▶ _EXTRACT PROVIDED_
*****

To protect your business, entrepreneurs must take privacy precautions when using video conferencing. Failing to do so could be perilous, particularly when it comes to safeguarding a company’s trade secrets.
As defined by the United States Patent and Trademark office, “a trade secret is information that has either actual or potential independent economic value by virtue of not being generally known, has value to others who cannot legitimately obtain the information, and is subject to reasonable efforts to maintain its secrecy.” Without each one of these three elements, a trade secret can be lost.
In this new age of constant video conferencing that danger is ever present, as one business recently learned the hard way.
Smash, a trash compacting business, held a series of Zoom calls with potential franchisees. During the sessions, Smash revealed information it later claimed was protected as its trade secret. When the defendants, after attending the Zoom sessions, opened a competing business, Smash sued.
The court found that Smash lost its trade secret protection because it had had not taken adequate privacy precautions for the Zoom sessions. All of the meetings were held using the same Zoom link, and participants were under no obligation to keep the link confidential, meaning that the link, and access to all of the meetings, could easily have been shared with anyone. Meeting access also was not password protected. Numerous individuals who could not be identified by Smash attended the Zoom meetings.

*****

Stored entries:
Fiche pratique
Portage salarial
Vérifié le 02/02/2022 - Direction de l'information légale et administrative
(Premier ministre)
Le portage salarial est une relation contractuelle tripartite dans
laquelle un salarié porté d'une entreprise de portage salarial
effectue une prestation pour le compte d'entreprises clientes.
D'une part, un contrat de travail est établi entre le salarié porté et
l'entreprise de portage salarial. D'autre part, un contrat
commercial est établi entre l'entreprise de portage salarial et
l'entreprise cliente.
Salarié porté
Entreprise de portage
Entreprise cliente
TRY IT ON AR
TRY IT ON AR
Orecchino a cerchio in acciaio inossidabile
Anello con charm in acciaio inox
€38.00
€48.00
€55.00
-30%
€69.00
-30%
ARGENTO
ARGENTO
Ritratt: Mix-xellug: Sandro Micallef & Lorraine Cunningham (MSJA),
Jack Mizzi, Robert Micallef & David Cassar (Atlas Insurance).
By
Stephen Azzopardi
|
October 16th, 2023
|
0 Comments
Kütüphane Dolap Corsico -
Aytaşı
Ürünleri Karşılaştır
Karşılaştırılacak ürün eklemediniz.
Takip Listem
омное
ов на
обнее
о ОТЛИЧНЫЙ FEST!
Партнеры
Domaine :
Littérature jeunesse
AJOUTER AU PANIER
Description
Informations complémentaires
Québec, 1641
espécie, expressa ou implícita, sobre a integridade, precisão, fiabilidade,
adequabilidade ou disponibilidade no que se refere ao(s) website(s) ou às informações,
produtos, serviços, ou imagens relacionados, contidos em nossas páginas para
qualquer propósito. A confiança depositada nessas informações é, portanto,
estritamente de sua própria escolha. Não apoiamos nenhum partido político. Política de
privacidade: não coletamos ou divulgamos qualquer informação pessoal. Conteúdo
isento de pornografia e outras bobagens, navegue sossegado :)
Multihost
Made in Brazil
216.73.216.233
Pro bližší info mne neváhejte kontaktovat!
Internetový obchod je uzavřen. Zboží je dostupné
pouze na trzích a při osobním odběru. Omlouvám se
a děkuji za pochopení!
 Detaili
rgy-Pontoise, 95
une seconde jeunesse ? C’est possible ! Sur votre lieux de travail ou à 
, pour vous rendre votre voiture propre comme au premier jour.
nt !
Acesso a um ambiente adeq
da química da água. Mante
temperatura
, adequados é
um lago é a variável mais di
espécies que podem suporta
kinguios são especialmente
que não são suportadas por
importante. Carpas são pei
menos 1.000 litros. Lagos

*****

▶ _EXERCISE_
Would you continue the article on protecting trade secrets during video conferencing, picking up after its final sentence?

▶ _EXERCISE RESULT_
To help avoid this fate, business owners should take a number of precautions for confidential video calls, including:
- Providing prospective participants with a nondisclosure agreement (NDA) and requiring everyone to return a signed NDA before the confidential video call
- Requiring each participant to use a password and varying passwords from meeting to meeting
- Using the “waiting room” feature to screen participants
- Taking attendance of everyone in the videoconference before it begins and before it ends
- Removing individuals from the videoconference who are not authorized to participate
- Disabling the recording feature of the videoconference platform
- Ensuring that participants are in a private physical setting so that the conference cannot be overheard
If business owners expect to get trade secret protection, they must treat their trade secrets like, well, secrets. That is true both in the offline world and in the age of ubiquitous video conferencing.